YOUR INSTRUCTIONS:
Beginning at the top of the data below, restate every line word for word until the line containing "Наразі слідство встановлює інших можливих" has been included, and omit the pictures.

DATA RECORDS:
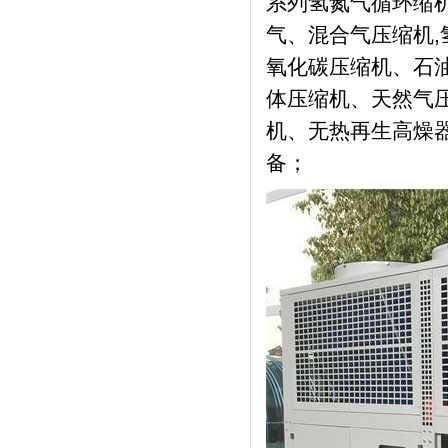
系列氢氮气循环缩
气、混合气压缩机
氧化碳压缩机、石
体压缩机、天然气压
机、无热再生高燥器
备；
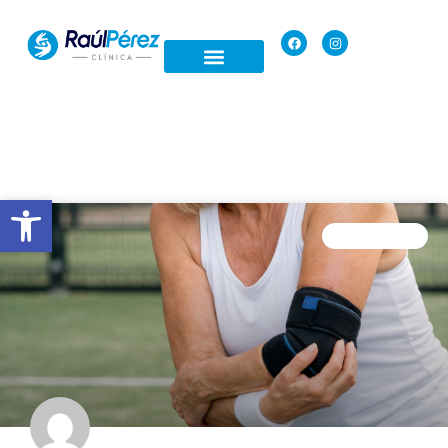
Open toolbar
FISIOTERAPIA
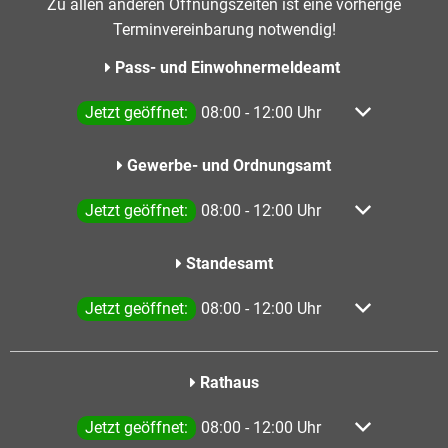
Zu allen anderen Öffnungszeiten ist eine vorherige
Terminvereinbarung notwendig!
Pass- und Einwohnermeldeamt
Klicken, um weitere Öffnungs- oder Schließzeiten a
Jetzt geöffnet:
08:00
-
12:00
Uhr
Von 08:00 bis
Gewerbe- und Ordnungsamt
Klicken, um weitere Öffnungs- oder Schließzeiten a
Jetzt geöffnet:
08:00
-
12:00
Uhr
Von 08:00 bis
Standesamt
Klicken, um weitere Öffnungs- oder Schließzeiten a
Jetzt geöffnet:
08:00
-
12:00
Uhr
Von 08:00 bis
Rathaus
Klicken, um weitere Öffnungs- oder Schließzeiten a
Jetzt geöffnet:
08:00
-
12:00
Uhr
Von 08:00 bis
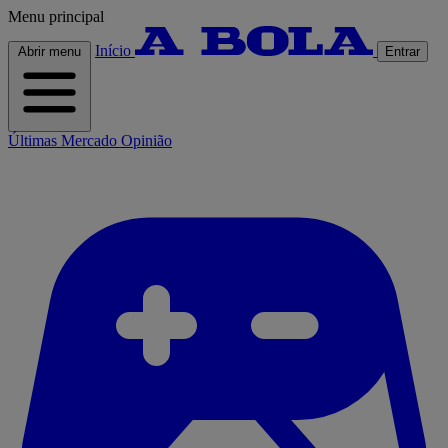
Menu principal
Início
Abrir menu
Entrar
Últimas
Mercado
Opinião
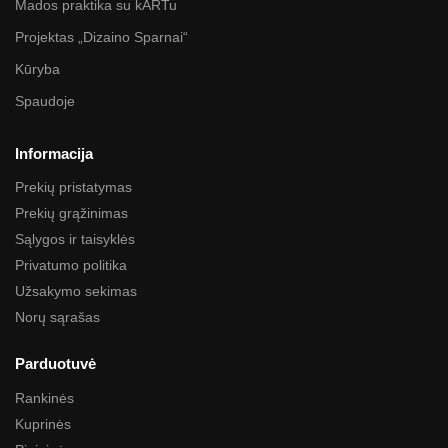
Mados praktika su kARTu
Projektas „Dizaino Sparnai“
Kūryba
Spaudoje
Informacija
Prekių pristatymas
Prekių grąžinimas
Sąlygos ir taisyklės
Privatumo politika
Užsakymo sekimas
Norų sąrašas
Parduotuvė
Rankinės
Kuprinės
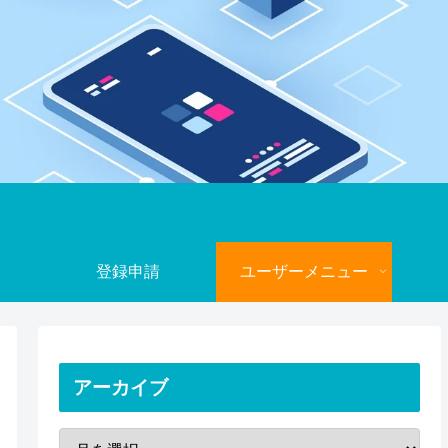
登録申請
ユーザーメニュー
アーカイブ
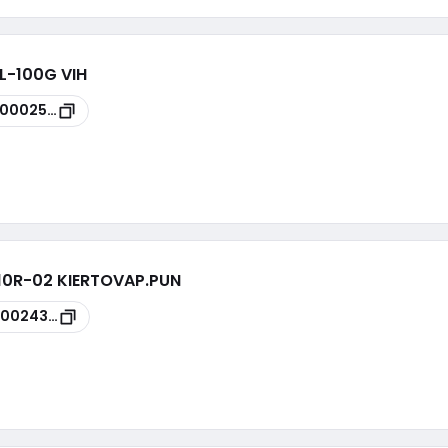
L-100G VIH
00002520
10R-02 KIERTOVAP.PUN
00024391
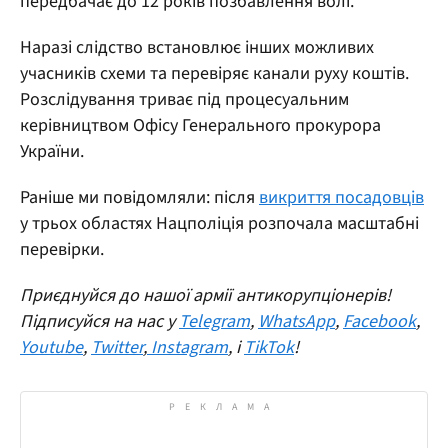
передбачає до 12 років позбавлення волі.
Наразі слідство встановлює інших можливих
учасників схеми та перевіряє канали руху коштів.
Розслідування триває під процесуальним
керівництвом Офісу Генерального прокурора
України.
Раніше ми повідомляли: після
викриття посадовців
у трьох областях Нацполіція розпочала масштабні
перевірки.
Приєднуйся до нашої армії антикорупціонерів!
Підписуйся на нас у
Telegram
,
WhatsApp
,
Facebook
,
Youtube
,
Twitter
,
Instagram
, і
TikTok
!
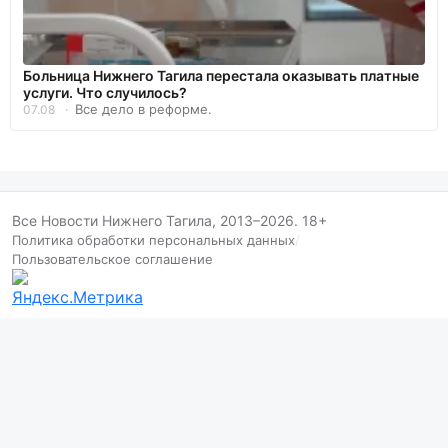
Больница Нижнего Тагила перестала оказывать платные
услуги. Что случилось?
Все дело в реформе.
07.08
Все Новости Нижнего Тагила, 2013–2026. 18+
Политика обработки персональных данных
/
Пользовательское соглашение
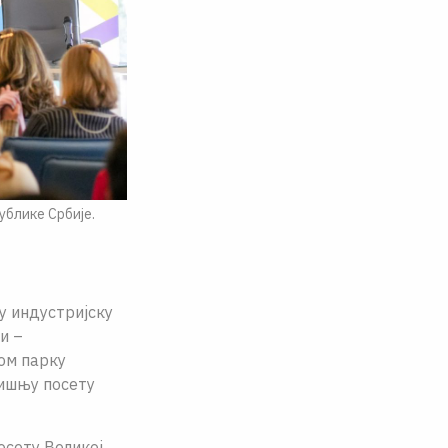
ублике Србије.
у индустријску
и –
ом парку
дишњу посету
осету Великој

WORKED SOLUTION:
系列氢氮气循环缩
气、混合气压缩机
氧化碳压缩机、石
体压缩机、天然气压
机、无热再生高燥器
备；
Open toolbar
FISIOTERAPIA
Zu allen anderen Öffnungszeiten ist eine vorherige
Terminvereinbarung notwendig!
Pass- und Einwohnermeldeamt
Klicken, um weitere Öffnungs- oder Schließzeiten a
Jetzt geöffnet:
08:00
-
12:00
Uhr
Von 08:00 bis
Gewerbe- und Ordnungsamt
Klicken, um weitere Öffnungs- oder Schließzeiten a
Jetzt geöffnet:
08:00
-
12:00
Uhr
Von 08:00 bis
Standesamt
Klicken, um weitere Öffnungs- oder Schließzeiten a
Jetzt geöffnet:
08:00
-
12:00
Uhr
Von 08:00 bis
Rathaus
Klicken, um weitere Öffnungs- oder Schließzeiten a
Jetzt geöffnet:
08:00
-
12:00
Uhr
Von 08:00 bis
Menu principal
Início
Abrir menu
Entrar
Últimas
Mercado
Opinião
Mados praktika su kARTu
Projektas „Dizaino Sparnai“
Kūryba
Spaudoje
Informacija
Prekių pristatymas
Prekių grąžinimas
Sąlygos ir taisyklės
Privatumo politika
Užsakymo sekimas
Norų sąrašas
Parduotuvė
Rankinės
Kuprinės
登録申請
ユーザーメニュー
アーカイブ
L-100G VIH
00002520
10R-02 KIERTOVAP.PUN
00024391
передбачає до 12 років позбавлення волі.
Наразі слідство встановлює інших можливих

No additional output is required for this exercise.